**Data provided**
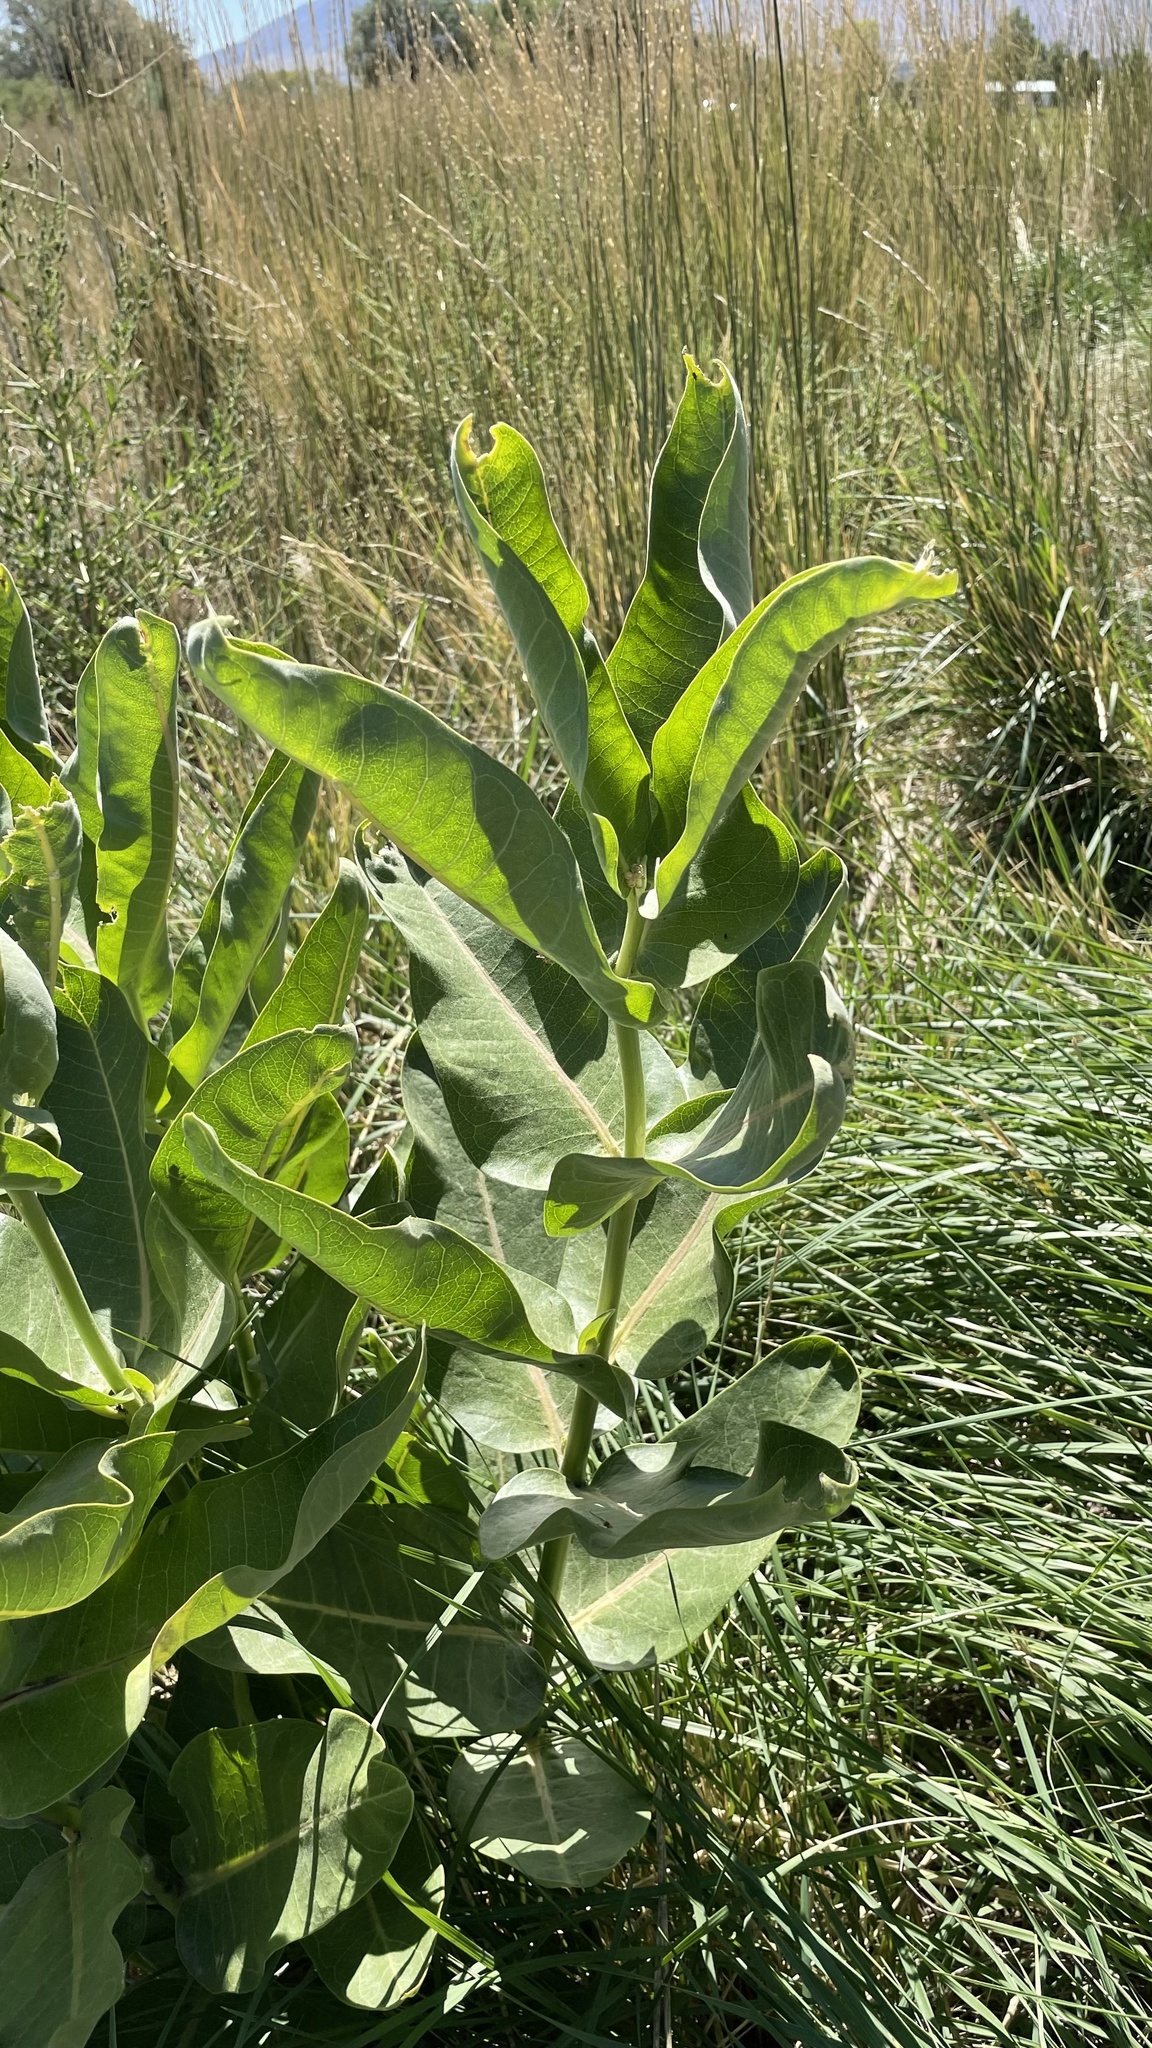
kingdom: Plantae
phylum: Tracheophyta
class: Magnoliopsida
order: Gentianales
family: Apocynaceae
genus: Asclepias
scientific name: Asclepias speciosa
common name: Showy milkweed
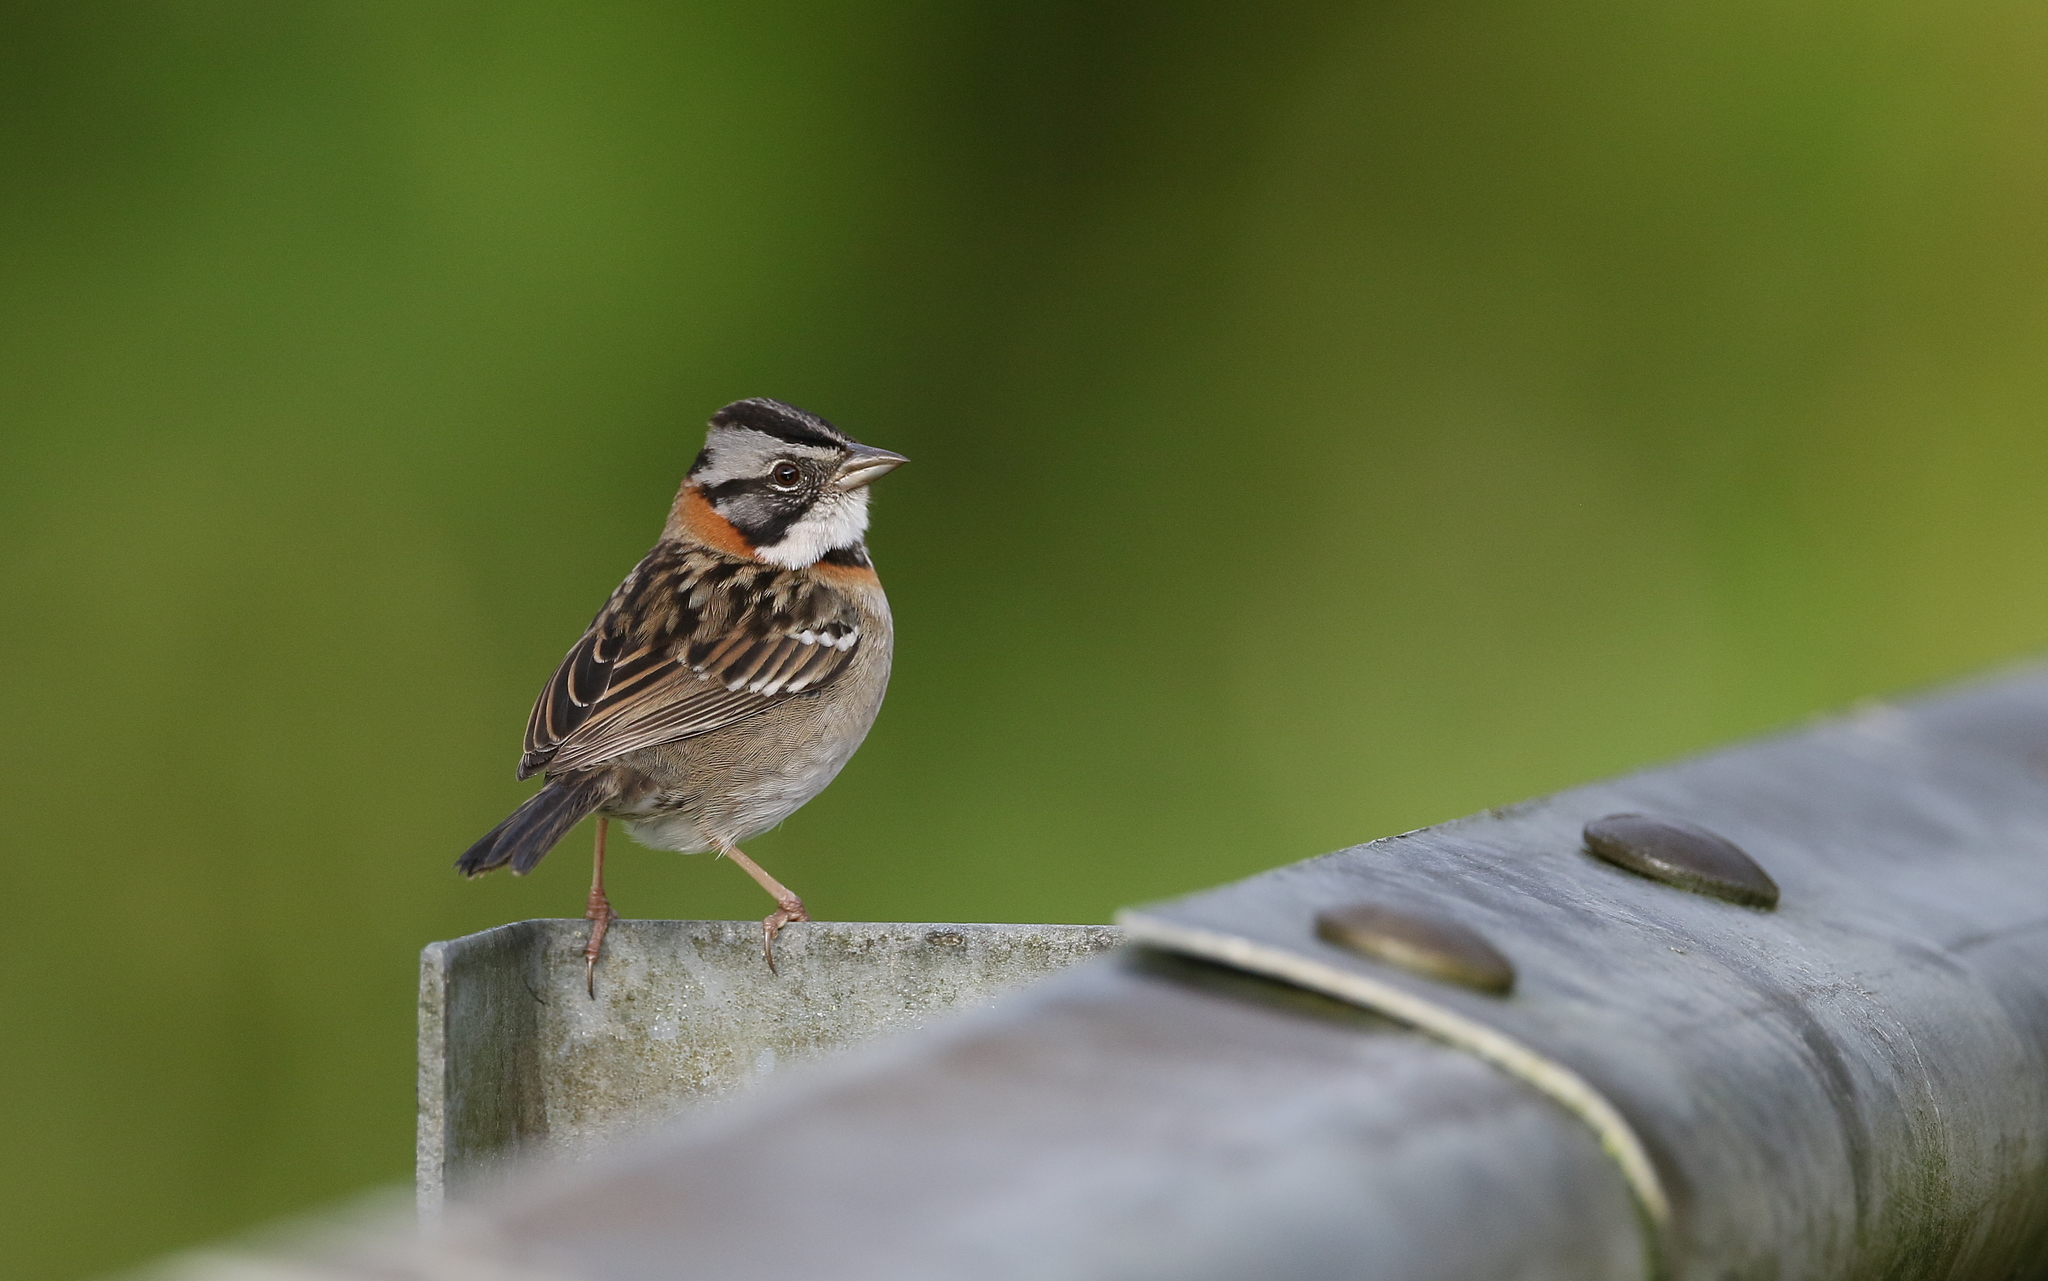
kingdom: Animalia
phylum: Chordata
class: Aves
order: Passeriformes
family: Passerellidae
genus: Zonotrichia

**Short exercise**
Render every line of the records above as a JSON list of strings, one string per line, with blank lines omitted. Leave the pictures out.

**Final answer**
[
  "kingdom: Plantae",
  "phylum: Tracheophyta",
  "class: Magnoliopsida",
  "order: Gentianales",
  "family: Apocynaceae",
  "genus: Asclepias",
  "scientific name: Asclepias speciosa",
  "common name: Showy milkweed",
  "kingdom: Animalia",
  "phylum: Chordata",
  "class: Aves",
  "order: Passeriformes",
  "family: Passerellidae",
  "genus: Zonotrichia"
]